Write out the listing below in its entirety, minus the pictures, without changing a word.

# Data
========================

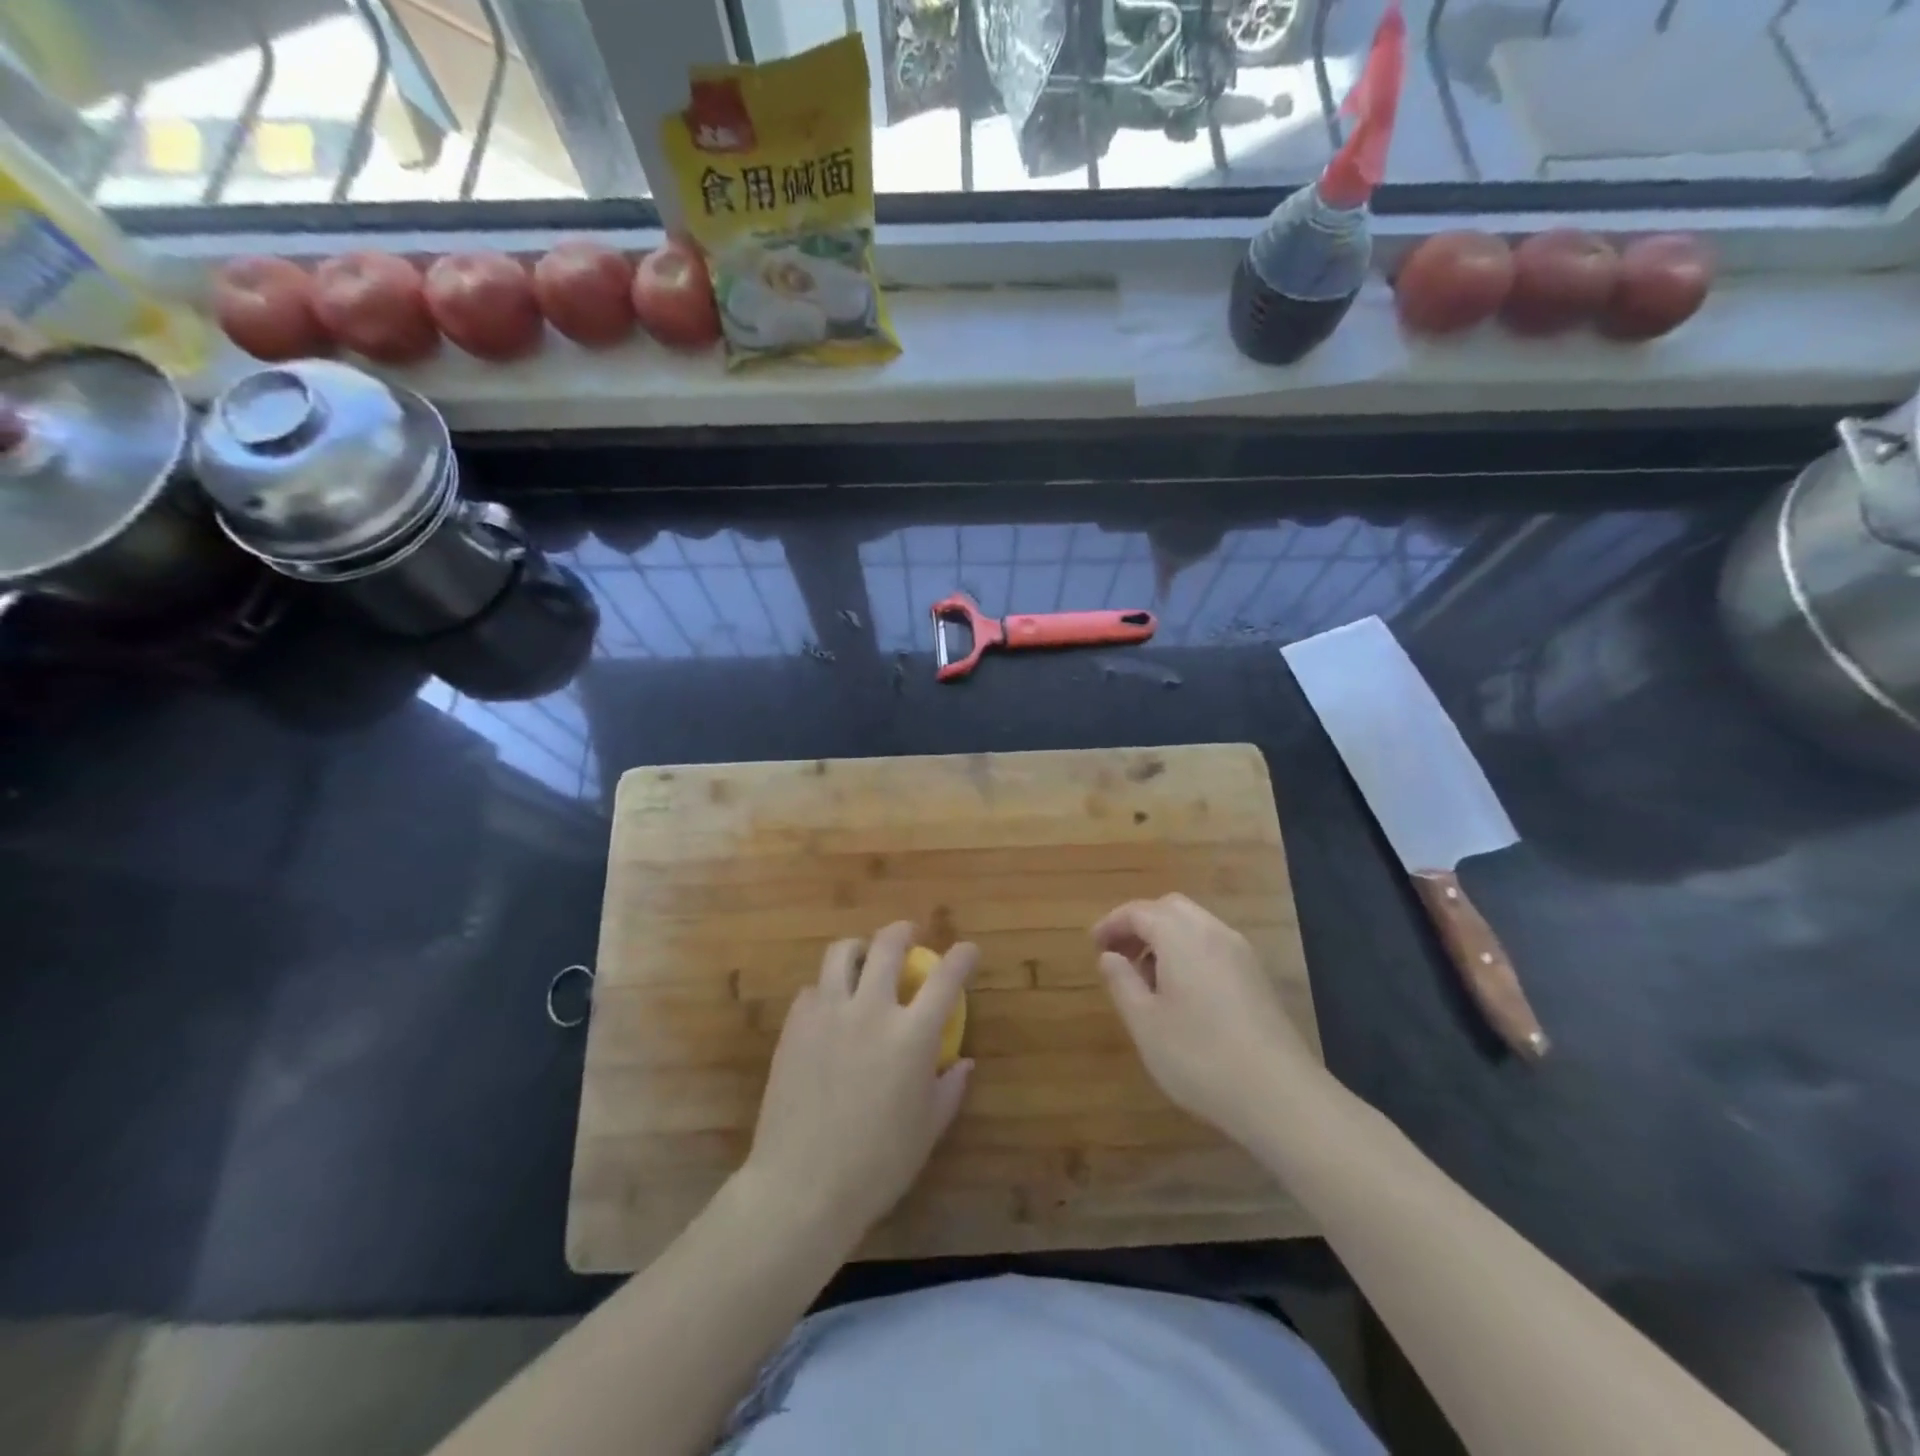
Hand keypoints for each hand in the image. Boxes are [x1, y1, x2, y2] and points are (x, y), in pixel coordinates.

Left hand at [742, 922, 975, 1250]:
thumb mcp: (927, 1130)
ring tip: (864, 957)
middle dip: (903, 932)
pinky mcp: (796, 1025)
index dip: (962, 957)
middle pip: (888, 945)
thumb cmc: (877, 1165)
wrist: (801, 1185)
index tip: (968, 951)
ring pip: (842, 953)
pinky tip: (830, 1007)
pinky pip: (813, 989)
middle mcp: (871, 1010)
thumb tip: (964, 1061)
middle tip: (908, 934)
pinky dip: (828, 988)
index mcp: (912, 1035)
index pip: (945, 978)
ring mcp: (828, 1013)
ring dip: (860, 948)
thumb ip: (949, 1088)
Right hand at [1093, 893, 1320, 1145]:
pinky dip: (1188, 951)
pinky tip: (1181, 991)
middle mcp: (1213, 932)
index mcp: (1181, 937)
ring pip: (1195, 925)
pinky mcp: (1256, 976)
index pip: (1139, 911)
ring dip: (1165, 937)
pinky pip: (1213, 945)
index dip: (1112, 924)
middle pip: (1170, 908)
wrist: (1279, 1095)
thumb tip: (1109, 956)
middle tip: (1118, 954)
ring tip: (1146, 976)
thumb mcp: (1145, 1023)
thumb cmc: (1199, 1057)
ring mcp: (1240, 953)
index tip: (1094, 945)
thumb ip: (1122, 982)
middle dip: (1140, 923)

========================

# Solution to this task
Hand keypoints for each hand in the image. Boxes are [x1, y1, x2, y2] and points are (x, y), in pixel coordinates.

Left hand at [742, 922, 975, 1250]:
thumb mcp: (927, 1130)
ring tip: (864, 957)
middle dip: (903, 932)
pinky mcp: (796, 1025)
index dip: (962, 957)
middle pip: (888, 945)
thumb cmc: (877, 1165)
wrist: (801, 1185)
index tip: (968, 951)
ring pip: (842, 953)
pinky tip: (830, 1007)
pinky pip: (813, 989)
middle mcp: (871, 1010)
thumb tip: (964, 1061)
middle tip: (908, 934)
pinky dip: (828, 988)
index mcp: (912, 1035)
index pip: (945, 978)
ring mcp: (828, 1013)
ring dip: (860, 948)
thumb ip: (949, 1088)
Right hand at [1093, 893, 1320, 1145]:
pinky dip: (1188, 951)
pinky tip: (1181, 991)
middle mcp: (1213, 932)
index mcp: (1181, 937)
ring pip: (1195, 925)
pinky mcp: (1256, 976)
index pip: (1139, 911)
ring dip: (1165, 937)
pinky pip: (1213, 945)
index dip: (1112, 924)
middle pip: (1170, 908)
wrist: (1279, 1095)
thumb tip: (1109, 956)
middle tip: (1118, 954)
ring tip: (1146, 976)
thumb mcp: (1145, 1023)
thumb cmc: (1199, 1057)
ring mcp: (1240, 953)
index tip: (1094, 945)
thumb ip: (1122, 982)
middle dip: (1140, 923)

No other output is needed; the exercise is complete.